### Document passage
━━━━

XML NYT News: RSS Feed Analysis

Read 7 regional NYT RSS XML feeds (231 items, 4 namespaces) into a joined-categories article table and an exploded category table for keyword analytics.

Category: xml

Syntax

-- === SETUP ===
CREATE ZONE IF NOT EXISTS {{zone_name}} TYPE EXTERNAL
    COMMENT 'External tables, demo datasets and file-backed data';
CREATE SCHEMA IF NOT EXISTS {{zone_name}}.xml_demos
    COMMENT 'XML-backed external tables';

-- Table 1: one row per article, categories joined into a comma string
CREATE EXTERNAL TABLE IF NOT EXISTS {{zone_name}}.xml_demos.news_articles
USING XML
LOCATION '{{data_path}}'
OPTIONS (
    xml_flatten_config = '{
        "row_xpath": "//item",
        "include_paths": [
            "/rss/channel/item/title",
            "/rss/channel/item/link",
            "/rss/channel/item/guid",
            "/rss/channel/item/guid/@isPermaLink",
            "/rss/channel/item/description",
            "/rss/channel/item/creator",
            "/rss/channel/item/pubDate",
            "/rss/channel/item/category",
            "/rss/channel/item/content/@url",
            "/rss/channel/item/content/@height",
            "/rss/channel/item/content/@width",
            "/rss/channel/item/content/@medium",
            "/rss/channel/item/credit"
        ],
        "exclude_paths": [
            "/rss/channel/image",
            "/rss/channel/title",
            "/rss/channel/link",
            "/rss/channel/description",
            "/rss/channel/language",
            "/rss/channel/copyright",
            "/rss/channel/lastBuildDate",
            "/rss/channel/pubDate"
        ],
        "default_repeat_handling": "join_comma",
        "column_mappings": {
            "/rss/channel/item/title":                  "rss_channel_item_title",
            "/rss/channel/item/link":                   "rss_channel_item_link",
            "/rss/channel/item/guid":                   "rss_channel_item_guid",
            "/rss/channel/item/guid/@isPermaLink":      "rss_channel_item_guid_attr_is_perma_link",
            "/rss/channel/item/description":            "rss_channel_item_description",
            "/rss/channel/item/creator":                "rss_channel_item_creator",
            "/rss/channel/item/pubDate":                "rss_channel_item_pub_date",
            "/rss/channel/item/category":               "rss_channel_item_category",
            "/rss/channel/item/credit":                 "rss_channel_item_credit",
            "/rss/channel/item/content/@url":           "rss_channel_item_content_attr_url",
            "/rss/channel/item/content/@height":        "rss_channel_item_content_attr_height",
            "/rss/channel/item/content/@width":         "rss_channel_item_content_attr_width",
            "/rss/channel/item/content/@medium":        "rss_channel_item_content_attr_medium"

━━━━

Data drawn from a collection:
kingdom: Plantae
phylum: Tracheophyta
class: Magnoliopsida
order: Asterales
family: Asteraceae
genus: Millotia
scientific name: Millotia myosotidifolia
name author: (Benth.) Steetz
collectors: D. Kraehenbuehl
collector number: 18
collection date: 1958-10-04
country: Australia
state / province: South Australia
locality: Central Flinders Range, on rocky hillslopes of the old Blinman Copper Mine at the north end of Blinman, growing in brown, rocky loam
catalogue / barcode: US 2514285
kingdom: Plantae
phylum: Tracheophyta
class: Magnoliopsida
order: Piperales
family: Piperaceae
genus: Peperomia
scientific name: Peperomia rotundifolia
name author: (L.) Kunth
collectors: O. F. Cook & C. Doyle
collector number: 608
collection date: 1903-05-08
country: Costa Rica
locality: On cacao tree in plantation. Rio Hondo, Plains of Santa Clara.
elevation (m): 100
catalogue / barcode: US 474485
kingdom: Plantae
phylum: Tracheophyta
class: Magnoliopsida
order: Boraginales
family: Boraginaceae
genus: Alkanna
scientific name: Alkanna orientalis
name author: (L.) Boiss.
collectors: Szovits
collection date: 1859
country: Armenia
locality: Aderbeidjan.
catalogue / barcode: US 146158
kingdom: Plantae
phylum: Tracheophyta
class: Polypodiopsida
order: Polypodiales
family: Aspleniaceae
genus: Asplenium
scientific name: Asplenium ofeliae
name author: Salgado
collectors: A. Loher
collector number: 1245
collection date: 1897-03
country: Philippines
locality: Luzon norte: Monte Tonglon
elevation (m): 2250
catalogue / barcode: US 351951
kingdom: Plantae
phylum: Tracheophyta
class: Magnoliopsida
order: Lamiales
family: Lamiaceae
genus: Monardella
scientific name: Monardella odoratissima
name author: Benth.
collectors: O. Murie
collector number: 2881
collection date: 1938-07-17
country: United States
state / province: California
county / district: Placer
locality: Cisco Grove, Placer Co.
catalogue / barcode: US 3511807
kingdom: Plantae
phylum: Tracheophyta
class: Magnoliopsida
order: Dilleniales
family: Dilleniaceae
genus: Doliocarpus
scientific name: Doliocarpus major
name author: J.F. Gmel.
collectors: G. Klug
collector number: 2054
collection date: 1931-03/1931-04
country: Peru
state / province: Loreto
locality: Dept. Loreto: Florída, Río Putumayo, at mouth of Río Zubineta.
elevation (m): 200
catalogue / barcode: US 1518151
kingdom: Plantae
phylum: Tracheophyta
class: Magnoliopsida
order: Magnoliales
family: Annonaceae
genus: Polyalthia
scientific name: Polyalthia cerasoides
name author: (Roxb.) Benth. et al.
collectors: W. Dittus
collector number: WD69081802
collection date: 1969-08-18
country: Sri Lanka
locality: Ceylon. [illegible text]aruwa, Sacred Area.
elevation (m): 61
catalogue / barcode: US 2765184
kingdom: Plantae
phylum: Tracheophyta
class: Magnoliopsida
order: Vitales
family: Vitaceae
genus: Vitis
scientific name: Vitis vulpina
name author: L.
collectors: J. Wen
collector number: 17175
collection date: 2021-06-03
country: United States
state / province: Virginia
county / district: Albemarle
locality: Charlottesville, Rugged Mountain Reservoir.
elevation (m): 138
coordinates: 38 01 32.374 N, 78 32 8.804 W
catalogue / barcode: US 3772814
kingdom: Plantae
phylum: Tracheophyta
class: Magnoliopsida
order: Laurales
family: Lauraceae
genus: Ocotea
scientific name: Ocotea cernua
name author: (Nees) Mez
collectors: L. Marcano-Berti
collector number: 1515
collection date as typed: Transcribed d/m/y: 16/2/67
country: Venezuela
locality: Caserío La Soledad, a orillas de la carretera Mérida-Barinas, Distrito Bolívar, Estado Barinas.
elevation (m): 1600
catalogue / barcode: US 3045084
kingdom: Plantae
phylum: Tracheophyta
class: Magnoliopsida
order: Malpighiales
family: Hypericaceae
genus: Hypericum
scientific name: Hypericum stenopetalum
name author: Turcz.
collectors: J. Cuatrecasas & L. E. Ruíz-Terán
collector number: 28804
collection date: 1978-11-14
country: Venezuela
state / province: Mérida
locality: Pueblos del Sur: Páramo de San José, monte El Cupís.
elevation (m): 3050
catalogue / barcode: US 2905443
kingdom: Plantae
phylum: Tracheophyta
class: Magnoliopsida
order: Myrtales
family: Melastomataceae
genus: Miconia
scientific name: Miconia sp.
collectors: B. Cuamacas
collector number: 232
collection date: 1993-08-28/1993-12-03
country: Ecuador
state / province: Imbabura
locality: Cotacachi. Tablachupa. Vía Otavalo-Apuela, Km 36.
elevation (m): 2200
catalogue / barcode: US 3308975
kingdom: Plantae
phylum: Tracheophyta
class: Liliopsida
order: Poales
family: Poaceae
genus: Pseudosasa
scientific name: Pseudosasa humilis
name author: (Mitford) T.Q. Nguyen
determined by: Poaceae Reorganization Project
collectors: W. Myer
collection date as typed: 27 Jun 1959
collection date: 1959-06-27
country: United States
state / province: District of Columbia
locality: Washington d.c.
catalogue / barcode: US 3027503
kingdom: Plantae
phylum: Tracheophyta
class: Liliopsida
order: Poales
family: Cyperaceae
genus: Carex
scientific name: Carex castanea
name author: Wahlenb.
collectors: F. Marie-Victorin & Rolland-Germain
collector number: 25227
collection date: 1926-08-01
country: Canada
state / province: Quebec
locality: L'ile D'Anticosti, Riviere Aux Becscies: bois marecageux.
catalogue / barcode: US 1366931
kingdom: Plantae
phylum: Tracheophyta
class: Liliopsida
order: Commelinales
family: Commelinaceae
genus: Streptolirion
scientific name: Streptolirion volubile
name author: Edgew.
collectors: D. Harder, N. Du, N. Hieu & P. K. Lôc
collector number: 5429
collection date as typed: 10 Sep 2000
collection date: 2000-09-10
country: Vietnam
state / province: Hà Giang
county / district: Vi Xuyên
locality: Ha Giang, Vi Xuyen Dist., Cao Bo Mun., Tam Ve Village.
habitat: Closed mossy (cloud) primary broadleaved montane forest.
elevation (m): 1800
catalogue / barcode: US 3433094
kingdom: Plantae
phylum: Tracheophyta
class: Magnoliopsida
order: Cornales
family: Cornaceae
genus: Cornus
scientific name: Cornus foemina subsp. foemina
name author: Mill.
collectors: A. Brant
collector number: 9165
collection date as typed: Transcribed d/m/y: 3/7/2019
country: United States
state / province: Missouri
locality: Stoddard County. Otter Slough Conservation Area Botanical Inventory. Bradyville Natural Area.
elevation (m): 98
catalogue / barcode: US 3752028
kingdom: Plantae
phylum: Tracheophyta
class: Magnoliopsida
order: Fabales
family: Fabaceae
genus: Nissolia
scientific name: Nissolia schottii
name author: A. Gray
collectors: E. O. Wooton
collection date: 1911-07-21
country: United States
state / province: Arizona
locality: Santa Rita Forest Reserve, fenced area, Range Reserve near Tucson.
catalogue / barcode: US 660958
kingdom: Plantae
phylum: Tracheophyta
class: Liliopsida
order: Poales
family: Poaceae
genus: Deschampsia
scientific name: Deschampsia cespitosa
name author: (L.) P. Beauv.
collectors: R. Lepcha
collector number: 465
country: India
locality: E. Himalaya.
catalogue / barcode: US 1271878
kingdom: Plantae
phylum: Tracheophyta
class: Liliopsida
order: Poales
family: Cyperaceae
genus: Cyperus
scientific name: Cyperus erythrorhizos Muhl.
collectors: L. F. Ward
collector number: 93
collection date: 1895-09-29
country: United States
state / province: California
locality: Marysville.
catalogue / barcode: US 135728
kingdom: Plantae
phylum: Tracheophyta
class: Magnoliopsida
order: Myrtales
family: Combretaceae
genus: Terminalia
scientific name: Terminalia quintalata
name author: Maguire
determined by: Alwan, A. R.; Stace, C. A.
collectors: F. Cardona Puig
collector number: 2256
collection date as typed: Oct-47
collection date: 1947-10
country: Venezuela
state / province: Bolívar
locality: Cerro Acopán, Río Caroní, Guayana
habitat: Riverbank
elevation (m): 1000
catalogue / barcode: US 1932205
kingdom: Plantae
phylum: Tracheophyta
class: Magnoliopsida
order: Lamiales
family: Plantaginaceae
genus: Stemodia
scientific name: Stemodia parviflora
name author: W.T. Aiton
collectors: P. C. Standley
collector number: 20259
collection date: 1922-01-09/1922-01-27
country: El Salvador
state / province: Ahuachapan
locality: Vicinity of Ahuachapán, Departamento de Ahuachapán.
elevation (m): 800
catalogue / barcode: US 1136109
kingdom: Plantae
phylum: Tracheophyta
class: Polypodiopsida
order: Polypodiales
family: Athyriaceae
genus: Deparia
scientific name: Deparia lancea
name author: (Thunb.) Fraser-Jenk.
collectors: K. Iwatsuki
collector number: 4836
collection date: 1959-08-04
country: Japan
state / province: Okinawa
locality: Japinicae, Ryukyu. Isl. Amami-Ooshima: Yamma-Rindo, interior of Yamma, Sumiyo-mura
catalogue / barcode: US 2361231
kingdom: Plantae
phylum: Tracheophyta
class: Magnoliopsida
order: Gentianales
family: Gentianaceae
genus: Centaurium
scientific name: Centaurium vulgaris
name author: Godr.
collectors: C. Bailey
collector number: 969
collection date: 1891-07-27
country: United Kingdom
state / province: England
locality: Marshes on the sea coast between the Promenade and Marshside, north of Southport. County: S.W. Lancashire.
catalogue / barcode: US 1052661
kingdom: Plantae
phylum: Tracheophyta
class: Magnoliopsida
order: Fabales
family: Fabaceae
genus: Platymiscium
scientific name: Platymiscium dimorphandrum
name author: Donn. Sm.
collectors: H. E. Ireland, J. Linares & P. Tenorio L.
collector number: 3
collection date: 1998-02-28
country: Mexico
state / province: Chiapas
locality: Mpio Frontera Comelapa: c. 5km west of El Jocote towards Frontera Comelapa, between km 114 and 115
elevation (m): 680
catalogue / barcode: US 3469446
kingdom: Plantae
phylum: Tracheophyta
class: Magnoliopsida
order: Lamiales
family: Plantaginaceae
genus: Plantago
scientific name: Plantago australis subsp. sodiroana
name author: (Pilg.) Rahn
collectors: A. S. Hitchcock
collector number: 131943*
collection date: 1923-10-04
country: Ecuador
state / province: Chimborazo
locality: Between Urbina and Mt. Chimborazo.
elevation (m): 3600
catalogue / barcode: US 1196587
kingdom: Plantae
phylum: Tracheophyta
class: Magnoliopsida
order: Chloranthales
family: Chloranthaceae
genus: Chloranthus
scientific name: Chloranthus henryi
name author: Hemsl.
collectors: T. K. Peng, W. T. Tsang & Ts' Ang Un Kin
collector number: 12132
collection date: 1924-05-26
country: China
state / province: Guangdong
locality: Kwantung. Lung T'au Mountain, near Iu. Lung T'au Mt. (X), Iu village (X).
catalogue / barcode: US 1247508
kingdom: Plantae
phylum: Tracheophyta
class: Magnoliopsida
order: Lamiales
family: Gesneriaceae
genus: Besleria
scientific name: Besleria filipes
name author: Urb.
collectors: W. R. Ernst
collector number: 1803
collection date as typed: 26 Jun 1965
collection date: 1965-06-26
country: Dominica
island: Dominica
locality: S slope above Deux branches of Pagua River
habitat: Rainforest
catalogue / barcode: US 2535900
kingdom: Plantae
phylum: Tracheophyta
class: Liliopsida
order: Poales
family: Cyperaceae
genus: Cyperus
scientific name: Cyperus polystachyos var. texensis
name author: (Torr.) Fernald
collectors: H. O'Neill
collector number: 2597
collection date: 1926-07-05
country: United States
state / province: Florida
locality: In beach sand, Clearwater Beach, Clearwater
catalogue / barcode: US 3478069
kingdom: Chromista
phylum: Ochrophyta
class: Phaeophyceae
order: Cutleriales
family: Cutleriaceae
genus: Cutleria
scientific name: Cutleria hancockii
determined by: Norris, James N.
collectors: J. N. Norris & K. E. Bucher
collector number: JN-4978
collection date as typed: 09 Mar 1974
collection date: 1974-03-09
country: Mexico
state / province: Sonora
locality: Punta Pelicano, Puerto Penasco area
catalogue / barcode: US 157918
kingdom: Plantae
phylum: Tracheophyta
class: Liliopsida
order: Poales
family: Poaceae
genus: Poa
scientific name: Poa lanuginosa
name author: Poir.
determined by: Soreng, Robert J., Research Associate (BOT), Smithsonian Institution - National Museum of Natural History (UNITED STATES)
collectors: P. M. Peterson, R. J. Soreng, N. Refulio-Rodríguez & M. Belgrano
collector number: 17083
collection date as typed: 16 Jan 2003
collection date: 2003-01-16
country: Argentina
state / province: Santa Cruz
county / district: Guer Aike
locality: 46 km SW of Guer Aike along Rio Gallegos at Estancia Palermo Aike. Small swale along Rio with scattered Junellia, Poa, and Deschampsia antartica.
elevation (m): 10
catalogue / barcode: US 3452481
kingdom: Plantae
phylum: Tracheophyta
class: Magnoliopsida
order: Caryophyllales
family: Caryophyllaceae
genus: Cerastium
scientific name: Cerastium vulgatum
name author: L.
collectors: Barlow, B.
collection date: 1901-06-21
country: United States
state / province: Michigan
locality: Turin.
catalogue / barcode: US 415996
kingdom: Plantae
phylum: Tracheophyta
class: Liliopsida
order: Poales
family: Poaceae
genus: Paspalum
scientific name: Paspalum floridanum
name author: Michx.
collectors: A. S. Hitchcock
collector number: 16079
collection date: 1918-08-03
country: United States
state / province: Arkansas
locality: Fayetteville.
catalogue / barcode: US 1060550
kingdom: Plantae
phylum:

━━━━

### Stated problem
Recast the paragraph of the RSS feed analysis page that begins "Read 7 regional NYT RSS XML feeds" as a short list that keeps its main facts.

### Response
- Input: 7 regional NYT RSS XML feeds, with 231 items and 4 namespaces
- Output 1: an article table with joined categories
- Output 2: an exploded category table for keyword analytics